Wednesday, July 1, 2009

The Gardner Heist: The True Story of the World's Largest Unsolved Art Theft



If you have not been to the Isabella Stewart Gardner Museum in Boston, believe me, it is worth the visit. The founder, a wealthy American, Isabella Stewart Gardner, amassed an impressive collection of art from her travels all over the world, and she it her duty to share and educate the public with her treasured cultural relics. Her love of art is reflected in this museum, where each exhibition gives off an aura of intimacy, as if this were the very house that she lived in. Rather than organizing the art in a methodical fashion, relying on intuition, Mrs. Stewart "decorated" each "room" with art in a way that she found pleasing.

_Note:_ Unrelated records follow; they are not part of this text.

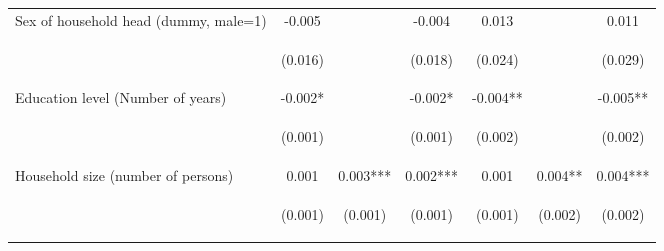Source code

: \begin{center}
\begin{tabular}{lcccccc}
Sex of household head (dummy, male=1) & -0.005 &  & -0.004 & 0.013 &  & 0.011 \\
\vspace{4pt} & \begin{footnotesize}(0.016)\end{footnotesize} & \begin{footnotesize}\end{footnotesize} & \begin{footnotesize}(0.018)\end{footnotesize} & \begin{footnotesize}(0.024)\end{footnotesize} & \begin{footnotesize}\end{footnotesize} & \begin{footnotesize}(0.029)\end{footnotesize} \\
Education level (Number of years) & -0.002* &  & -0.002* & -0.004** &  & -0.005** \\
\vspace{4pt} & \begin{footnotesize}(0.001)\end{footnotesize} & \begin{footnotesize}\end{footnotesize} & \begin{footnotesize}(0.001)\end{footnotesize} & \begin{footnotesize}(0.002)\end{footnotesize} & \begin{footnotesize}\end{footnotesize} & \begin{footnotesize}(0.002)\end{footnotesize} \\
Household size (number of persons) & 0.001 & 0.003*** & 0.002*** & 0.001 & 0.004** & 0.004*** \\
\vspace{4pt} & \begin{footnotesize}(0.001)\end{footnotesize} & \begin{footnotesize}(0.001)\end{footnotesize} & \begin{footnotesize}(0.001)\end{footnotesize} & \begin{footnotesize}(0.001)\end{footnotesize} & \begin{footnotesize}(0.002)\end{footnotesize} & \begin{footnotesize}(0.002)\end{footnotesize} \\

\end{tabular}
\end{center}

Visiting the museum is really a calming experience, especially sitting by the courtyard with pretty plants growing and blooming year round. Just beware of the guards surrounding the place. They keep an extremely tight eye on all visitors, making sure there is no funny business going down. The tight security is actually the result of a heist at the museum in 1990, where thieves escaped with invaluable art including three Rembrandts and one Vermeer. To this day, the robbers still have yet to be caught, and we still have no idea where the art is.

This robbery forms the plot of the book, The Gardner Heist by Ulrich Boser. A journalist turned amateur sleuth, Boser takes the reader through his investigation as he pursues leads and collects a wealth of clues. It was such an entertaining read that solving the actual mystery become secondary to the narrative.